Die Gesundheits- und Finanzminister der G20 hatten sich bereits bei ihrem Treffen am Freitag hinter das 70-Prozent-Ziel gestellt. Unklar ist aber, was die wirtschaftsstarken Industrie- und Schwellenländer genau tun wollen, um dieses Ziel zu erreichen. Nach WHO-Angaben sind aktuell 48,7 Prozent der Weltbevölkerung mindestens einmal geimpft. Das von der Universität Oxford unterstützte Statistik-Portal „Our World in Data“ gibt die Zahl der vollständigen Impfungen mit 38 Prozent der Weltbevölkerung an.

Deutschland im Duett: Scholz sitzt hinter Merkel

Die nur noch geschäftsführende Kanzlerin nahm zusammen mit ihrem Finanzminister und wahrscheinlichen Nachfolger Olaf Scholz (SPD) an der Konferenz der wichtigsten Wirtschaftsmächte teil.

EINTRÄGE IM DATENSATZ:
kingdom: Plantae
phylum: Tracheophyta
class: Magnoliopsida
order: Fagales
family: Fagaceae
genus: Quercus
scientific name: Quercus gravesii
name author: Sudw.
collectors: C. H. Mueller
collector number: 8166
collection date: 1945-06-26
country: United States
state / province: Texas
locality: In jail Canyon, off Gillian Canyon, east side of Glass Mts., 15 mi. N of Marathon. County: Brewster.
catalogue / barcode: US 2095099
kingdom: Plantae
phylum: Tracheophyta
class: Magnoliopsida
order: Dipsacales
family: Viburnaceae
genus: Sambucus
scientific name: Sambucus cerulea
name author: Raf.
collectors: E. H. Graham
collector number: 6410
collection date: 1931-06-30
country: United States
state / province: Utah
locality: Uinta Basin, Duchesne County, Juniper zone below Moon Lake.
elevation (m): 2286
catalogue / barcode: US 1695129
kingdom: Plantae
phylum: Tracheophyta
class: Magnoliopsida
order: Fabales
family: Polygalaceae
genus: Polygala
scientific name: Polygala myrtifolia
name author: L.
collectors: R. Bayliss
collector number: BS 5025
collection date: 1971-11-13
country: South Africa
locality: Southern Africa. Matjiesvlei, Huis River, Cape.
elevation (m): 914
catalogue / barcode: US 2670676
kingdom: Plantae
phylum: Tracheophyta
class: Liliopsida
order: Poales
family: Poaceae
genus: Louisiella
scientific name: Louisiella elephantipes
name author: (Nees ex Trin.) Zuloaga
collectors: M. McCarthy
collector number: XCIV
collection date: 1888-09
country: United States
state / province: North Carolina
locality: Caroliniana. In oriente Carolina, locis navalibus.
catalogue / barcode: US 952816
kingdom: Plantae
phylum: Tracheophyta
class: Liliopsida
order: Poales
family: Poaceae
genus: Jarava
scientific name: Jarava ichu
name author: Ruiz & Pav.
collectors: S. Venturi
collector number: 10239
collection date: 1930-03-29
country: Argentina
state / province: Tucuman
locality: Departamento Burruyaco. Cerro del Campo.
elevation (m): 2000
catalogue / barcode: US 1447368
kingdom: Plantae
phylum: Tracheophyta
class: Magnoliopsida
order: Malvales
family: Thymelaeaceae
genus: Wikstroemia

ZU LÖSENDE AUFGABE: Warum heißt es im Auszug der Seite, Deutschland sei „im Duett“ vertreten? Erkläre es mit den Angaben aus dem Auszug.

ANTWORT ZUR AUFGABE: Die nur noch geschäftsführende Kanzlerin nahm nicht allein an der Konferenz der wichtigsten Wirtschaftsmächte teil. Mit ihr kam ihr Finanzminister und wahrscheinlicher Nachfolger Olaf Scholz (SPD), der hinter Merkel sitzt.